Margaret Lattimore’s Dorabella is, in a generation of fabled Dorabellas, one of the most admirable, poignant and musically eloquent.

Daniel Caragia
Los Angeles Times


… .America mezzo-soprano Margaret Lattimore – a great Cenerentola here in 1996, and one of the best Dorabellas I’ve heard.

David Gregson
San Diego Magazine
Stephano, Romeo et Juliette (Washington Opera)

It didn’t seem fair that Margaret Lattimore, a young mezzo-soprano from the original cast could come onstage to deliver a show-stealing aria, in the role of Stephano, Romeo’s spunky page (a character invented for the opera). But everything about her was superb, from the subtlety of her vocal inflections to her bright, powerful, focused delivery. She was the highlight of the evening.


Pierre Ruhe
The Washington Post

The vocal star of the evening was the young mezzo soprano Margaret Lattimore whose singing and acting of the young page Stephano was worth sitting through the rest of it. She has a nice presence, moves well, is a good actress and sounds like a young von Stade. BRAVA! I hope the Washington Opera has the good sense to keep her on call and will someday give us her Charlotte.

Bill Russell
WFSO/FM
Sister Helen Prejean, Dead Man Walking (Austin Lyric Opera)

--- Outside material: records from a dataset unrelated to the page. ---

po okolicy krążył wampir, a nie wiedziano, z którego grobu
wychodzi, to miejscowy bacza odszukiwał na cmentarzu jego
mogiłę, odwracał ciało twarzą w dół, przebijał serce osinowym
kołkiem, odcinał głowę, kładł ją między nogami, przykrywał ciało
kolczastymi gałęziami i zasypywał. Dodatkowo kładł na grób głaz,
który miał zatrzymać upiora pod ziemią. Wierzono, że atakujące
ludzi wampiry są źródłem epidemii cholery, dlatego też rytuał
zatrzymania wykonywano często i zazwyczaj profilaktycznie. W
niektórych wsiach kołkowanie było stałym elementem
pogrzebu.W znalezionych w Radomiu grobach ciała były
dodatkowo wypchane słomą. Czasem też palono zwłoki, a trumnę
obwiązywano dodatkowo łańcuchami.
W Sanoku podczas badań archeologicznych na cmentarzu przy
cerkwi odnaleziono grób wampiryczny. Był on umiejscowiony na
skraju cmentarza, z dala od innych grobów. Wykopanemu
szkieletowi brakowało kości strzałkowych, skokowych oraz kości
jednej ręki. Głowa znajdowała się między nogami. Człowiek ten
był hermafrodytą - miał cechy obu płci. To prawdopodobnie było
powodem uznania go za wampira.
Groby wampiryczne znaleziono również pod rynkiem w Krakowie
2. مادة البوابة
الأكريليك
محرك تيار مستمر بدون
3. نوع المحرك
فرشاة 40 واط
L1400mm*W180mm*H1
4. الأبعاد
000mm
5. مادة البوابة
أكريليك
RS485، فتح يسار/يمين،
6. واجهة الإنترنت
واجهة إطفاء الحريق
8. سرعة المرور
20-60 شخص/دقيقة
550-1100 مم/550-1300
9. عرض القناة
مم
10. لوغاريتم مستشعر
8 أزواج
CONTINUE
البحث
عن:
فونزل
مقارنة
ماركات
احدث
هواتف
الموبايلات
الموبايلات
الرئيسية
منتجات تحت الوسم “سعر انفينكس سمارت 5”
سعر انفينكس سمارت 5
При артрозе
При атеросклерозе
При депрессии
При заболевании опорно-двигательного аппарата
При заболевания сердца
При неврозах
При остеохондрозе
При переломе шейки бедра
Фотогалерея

…… mezzo –soprano Margaret Lattimore was a vocally lustrous and theatrically convincing Sister Helen.

Mike Greeenberg
San Antonio Express-News


Sister Helen is the opera’s charismatic center, on stage for nearly the entire two acts. And Margaret Lattimore positively blazed with intensity in the role, her lovely timbre full of emotion.

Jeanne Claire van Ryzin
Austin American Statesman
Erika, Vanessa (San Diego Opera)

American mezzo-soprano Margaret Lattimore is especially effective as the much abused Erika. She produces a lovely tone and projects an utterly sympathetic image of a young girl victimized.

David Gregson
San Diego Magazine

Although the Opera is entitled Vanessa, the most beautiful music in it is given to Erika, played here by the silken-voiced Margaret Lattimore. Her aria, 'Must the Winter Come so Soon' was the vocal highlight of the evening.